-- Begin Working data --

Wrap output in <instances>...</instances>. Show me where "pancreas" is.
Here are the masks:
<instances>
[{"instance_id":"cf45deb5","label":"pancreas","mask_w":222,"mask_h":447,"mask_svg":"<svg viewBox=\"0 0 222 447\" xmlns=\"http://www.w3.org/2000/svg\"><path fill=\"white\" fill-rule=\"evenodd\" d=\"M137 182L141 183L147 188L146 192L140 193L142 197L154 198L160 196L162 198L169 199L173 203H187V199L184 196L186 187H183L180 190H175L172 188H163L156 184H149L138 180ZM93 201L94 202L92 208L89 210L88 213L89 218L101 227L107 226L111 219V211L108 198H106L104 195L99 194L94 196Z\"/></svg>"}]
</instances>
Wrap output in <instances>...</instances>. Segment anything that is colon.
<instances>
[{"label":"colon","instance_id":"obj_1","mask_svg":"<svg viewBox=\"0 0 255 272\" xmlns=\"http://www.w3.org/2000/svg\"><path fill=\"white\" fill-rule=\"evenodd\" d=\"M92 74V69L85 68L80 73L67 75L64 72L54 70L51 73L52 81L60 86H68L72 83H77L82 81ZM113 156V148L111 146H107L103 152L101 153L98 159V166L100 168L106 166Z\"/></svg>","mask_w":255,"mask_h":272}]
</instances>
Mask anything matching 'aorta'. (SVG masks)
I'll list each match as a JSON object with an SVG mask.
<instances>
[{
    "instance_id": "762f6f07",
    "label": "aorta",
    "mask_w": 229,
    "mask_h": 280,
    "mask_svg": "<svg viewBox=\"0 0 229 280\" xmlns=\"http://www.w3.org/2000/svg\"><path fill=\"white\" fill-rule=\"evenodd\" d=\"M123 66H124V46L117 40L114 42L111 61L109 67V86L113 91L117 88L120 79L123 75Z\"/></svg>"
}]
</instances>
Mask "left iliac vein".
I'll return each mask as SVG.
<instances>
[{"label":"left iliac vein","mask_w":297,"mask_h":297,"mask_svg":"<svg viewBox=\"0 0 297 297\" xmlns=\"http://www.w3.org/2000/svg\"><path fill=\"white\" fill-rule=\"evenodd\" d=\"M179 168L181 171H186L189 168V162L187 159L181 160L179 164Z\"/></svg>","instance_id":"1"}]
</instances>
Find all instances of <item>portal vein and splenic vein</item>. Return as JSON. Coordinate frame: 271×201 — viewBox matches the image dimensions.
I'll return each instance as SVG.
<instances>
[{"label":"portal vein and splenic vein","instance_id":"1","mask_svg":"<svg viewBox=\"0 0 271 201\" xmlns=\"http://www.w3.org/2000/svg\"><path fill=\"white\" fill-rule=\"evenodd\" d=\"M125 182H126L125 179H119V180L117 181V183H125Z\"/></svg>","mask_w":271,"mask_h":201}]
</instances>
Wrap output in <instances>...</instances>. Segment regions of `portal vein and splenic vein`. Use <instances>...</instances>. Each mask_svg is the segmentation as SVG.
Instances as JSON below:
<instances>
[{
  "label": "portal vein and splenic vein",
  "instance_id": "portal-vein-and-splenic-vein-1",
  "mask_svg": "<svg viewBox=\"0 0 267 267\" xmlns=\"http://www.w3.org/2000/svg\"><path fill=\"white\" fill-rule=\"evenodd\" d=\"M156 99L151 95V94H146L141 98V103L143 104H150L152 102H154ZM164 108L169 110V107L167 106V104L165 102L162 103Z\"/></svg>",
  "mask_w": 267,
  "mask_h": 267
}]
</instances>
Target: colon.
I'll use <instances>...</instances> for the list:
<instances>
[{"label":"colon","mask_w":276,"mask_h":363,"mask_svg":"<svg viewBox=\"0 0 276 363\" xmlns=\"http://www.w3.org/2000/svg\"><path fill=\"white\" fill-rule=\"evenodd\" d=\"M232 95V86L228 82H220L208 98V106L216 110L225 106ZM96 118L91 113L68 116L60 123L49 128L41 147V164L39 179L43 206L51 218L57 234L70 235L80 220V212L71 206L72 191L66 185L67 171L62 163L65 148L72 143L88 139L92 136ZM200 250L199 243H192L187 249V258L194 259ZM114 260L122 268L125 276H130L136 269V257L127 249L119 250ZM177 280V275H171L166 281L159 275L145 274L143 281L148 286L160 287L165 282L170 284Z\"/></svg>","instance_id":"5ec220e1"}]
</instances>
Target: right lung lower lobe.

-- End Working data --

• **Stated goal**:
Which lines in the records above contain the string "anything"? Case counts. Pick out those lines and copy each one.

• **Correct output**:
Wrap output in <instances>...</instances>. Segment anything that is colon.
Mask anything matching 'aorta'. (SVG masks)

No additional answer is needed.